Sebagian orang mungkin memandang perempuan tidak pantas untuk memilih pilihan yang tidak sesuai dengan kebiasaan pada umumnya. Masyarakat memandang perempuan setelah menikah kodratnya hanya sebatas sebagai ibu rumah tangga saja dan tidak berhak memiliki aktifitas dan kewajiban yang lain apalagi yang dapat membuat perempuan menjadi semakin berkelas. Sejatinya kodrat perempuan itu hanya menstruasi, mengandung, melahirkan, dan menyusui selebihnya itu bukanlah kodrat seorang perempuan dan bukan menjadi kewajibannya.
Kodrat perempuan itu merupakan ketentuan dari Tuhan yang tidak dapat diubah atau ditukar atau bahkan dipindahtangankan kepada laki-laki. Kodrat perempuan itu bersifat mutlak hanya perempuan saja yang bisa dan mampu untuk melakukan itu. Selebihnya ada yang mengatakan kodrat perempuan bukan hanya itu saja, bukanlah kodrat perempuan sesungguhnya, melainkan hanya sekedar spekulasi yang sudutkan kepada perempuan.

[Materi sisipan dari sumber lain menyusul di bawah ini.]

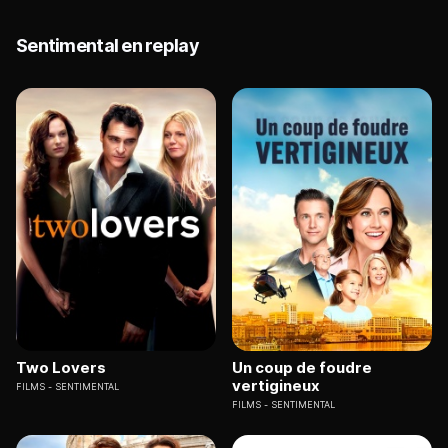
Sentimental en replay
Two Lovers
Un coup de foudre
vertigineux
FILMS
SENTIMENTAL
FILMS
SENTIMENTAL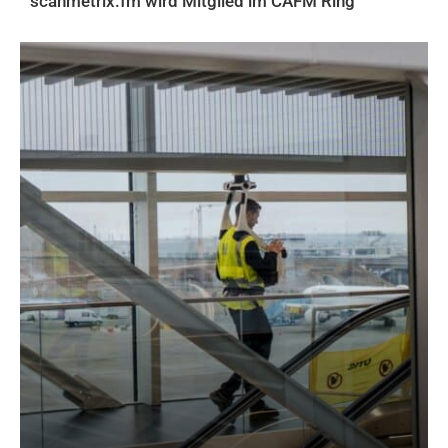
scanmetrix.fm wird Mitglied im CAFM Ring
AKTUELLES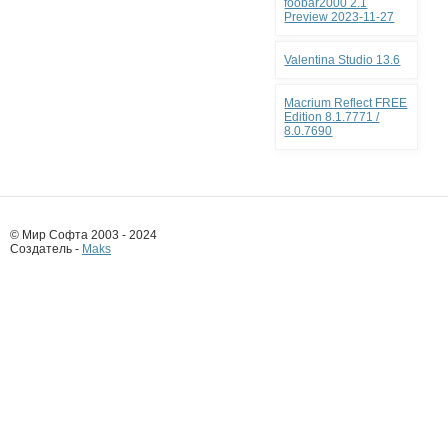
foobar2000 2.1
Preview 2023-11-27
Valentina Studio 13.6
Macrium Reflect FREE
Edition 8.1.7771 /
8.0.7690
© Мир Софта 2003 - 2024
Создатель -
Maks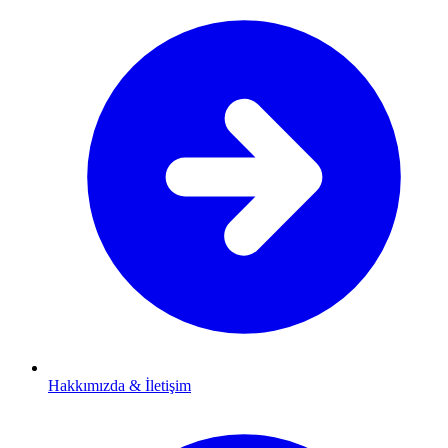
Hakkımızda & İletişim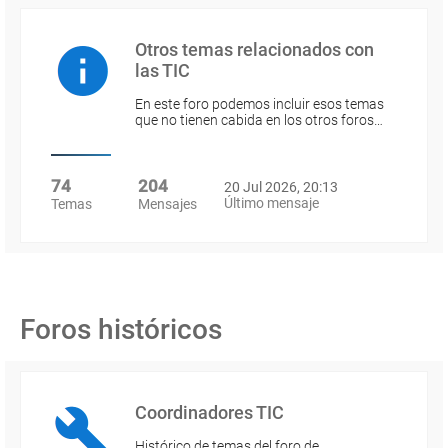
Otros temas relacionados con
las TIC
En este foro podemos incluir esos temas
que no tienen cabida en los otros foros…
74
204
20 Jul 2026, 20:13
Último mensaje
Temas
Mensajes
Foros históricos
Coordinadores TIC
Histórico de temas del foro de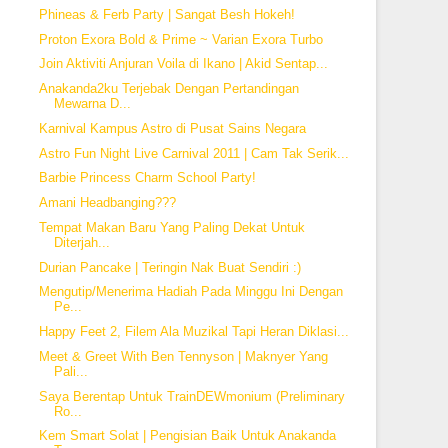
Phineas & Ferb Party | Sangat Besh Hokeh!
Proton Exora Bold & Prime ~ Varian Exora Turbo
Join Aktiviti Anjuran Voila di Ikano | Akid Sentap...
Anakanda2ku Terjebak Dengan Pertandingan
Mewarna D...
Karnival Kampus Astro di Pusat Sains Negara
Astro Fun Night Live Carnival 2011 | Cam Tak Serik...
Barbie Princess Charm School Party!
Amani Headbanging???
Tempat Makan Baru Yang Paling Dekat Untuk
Diterjah...
Durian Pancake | Teringin Nak Buat Sendiri :)
Mengutip/Menerima Hadiah Pada Minggu Ini Dengan
Pe...
Happy Feet 2, Filem Ala Muzikal Tapi Heran Diklasi...
Meet & Greet With Ben Tennyson | Maknyer Yang
Pali...
Saya Berentap Untuk TrainDEWmonium (Preliminary
Ro...
Kem Smart Solat | Pengisian Baik Untuk Anakanda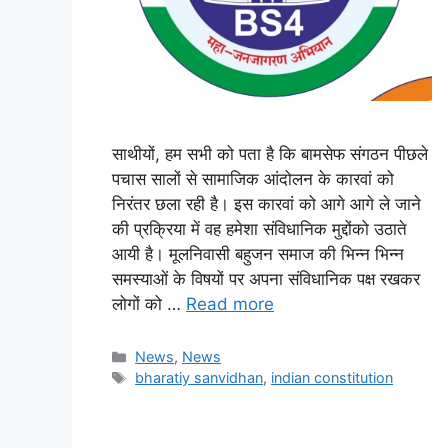
साथीयों, हम सभी को पता है कि बामसेफ संगठन पीछले
पचास सालों से सामाजिक आंदोलन के कारवां को
निरंतर छला रही है। इस कारवां को आगे आगे ले जाने
की प्रक्रिया में वह हमेशा संविधानिक मुद्दोंको उठाते
आयी है। मूलनिवासी बहुजन समाज की भिन्न भिन्न
समस्याओं के विषयों पर अपना संविधानिक पक्ष रखकर
लोगों को …
Read more
News
,
News
bharatiy sanvidhan
,
indian constitution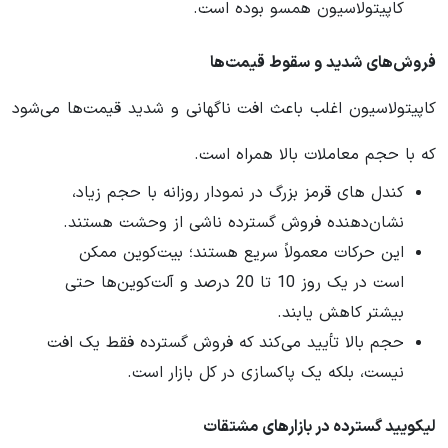
کاپیتولاسیون همسو بوده است.
فروش‌های شدید و سقوط قیمت‌ها
کاپیتولاسیون اغلب باعث افت ناگهانی و شدید قیمت‌ها می‌شود
که با حجم معاملات بالا همراه است.
کندل های قرمز بزرگ در نمودار روزانه با حجم زیاد،
نشان‌دهنده فروش گسترده ناشی از وحشت هستند.
این حرکات معمولاً سریع هستند؛ بیت‌کوین ممکن
است در یک روز 10 تا 20 درصد و آلت‌کوین‌ها حتی
بیشتر کاهش یابند.
حجم بالا تأیید می‌کند که فروش گسترده فقط یک افت
نیست، بلکه یک پاکسازی در کل بازار است.
لیکویید گسترده در بازارهای مشتقات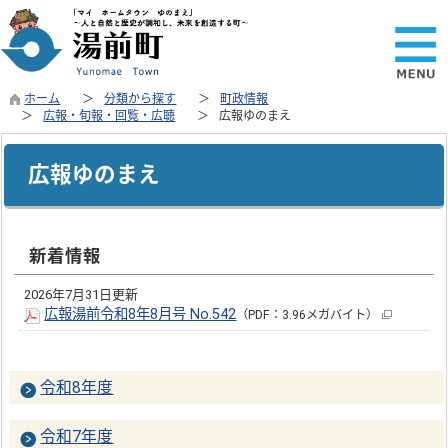
ホーム
分類から探す
町政情報
広報・旬報・回覧・広聴
広報ゆのまえ
広報ゆのまえ
新着情報
2026年7月31日更新
広報湯前令和8年8月号 No.542
（PDF：3.96メガバイト）
令和8年度
令和7年度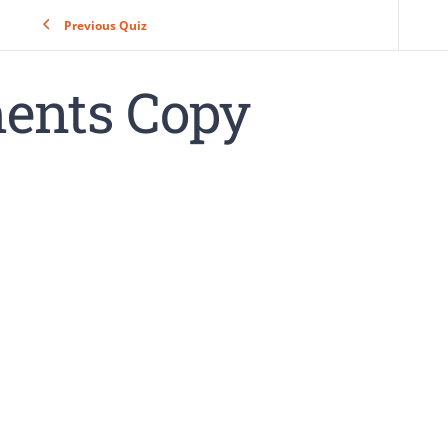
Previous Quiz
ments Copy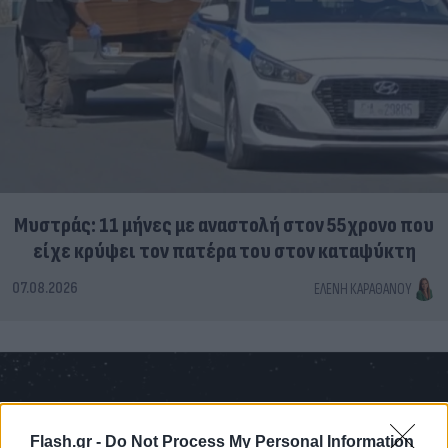
Μυστράς: 11 μήνες με αναστολή στον 55χρονο που
είχε κρύψει τον πατέρα του στον καταψύκτη
07.08.2026
ΕΛΈΝΗ ΚΑΡΑΘΆΝΟΥ
Flash.gr -
Do Not Process My Personal Information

Selama ini sebagian masyarakat kurang memahami apa saja kodrat perempuan dan kodrat laki-laki sehingga kekeliruan tersebut dibiarkan begitu saja dan menjadi sistem sosial yang berkembang di dalam masyarakat. Pada saat perempuan tidak memilih sesuai dengan kodratnya yang sebenarnya itu “bukan kodrat”, seperti melakukan pekerjaan domestik, perempuan akan dilabeli sebagai perempuan atau ibu yang salah atau tidak baik. Meskipun perempuan memilih untuk menjadi ibu rumah tangga itu bukan berarti perempuan harus dihina, diremehkan, atau tidak dihargai.
Padahal jika kita mengetahui yang sebenarnya kurangnya edukasi di masyarakatlah yang menempatkan perempuan dalam ketidak berdayaan dan ketidak adilan, maka dari itu pentingnya edukasi di dalam masyarakat agar tidak salah dalam bertindak dan tidak mudah untuk menjuluki perempuan dengan seenaknya tanpa di konfirmasi kembali apa benar itu kodrat sesungguhnya atau bukan agar kesetaraan dapat berlaku bagi perempuan.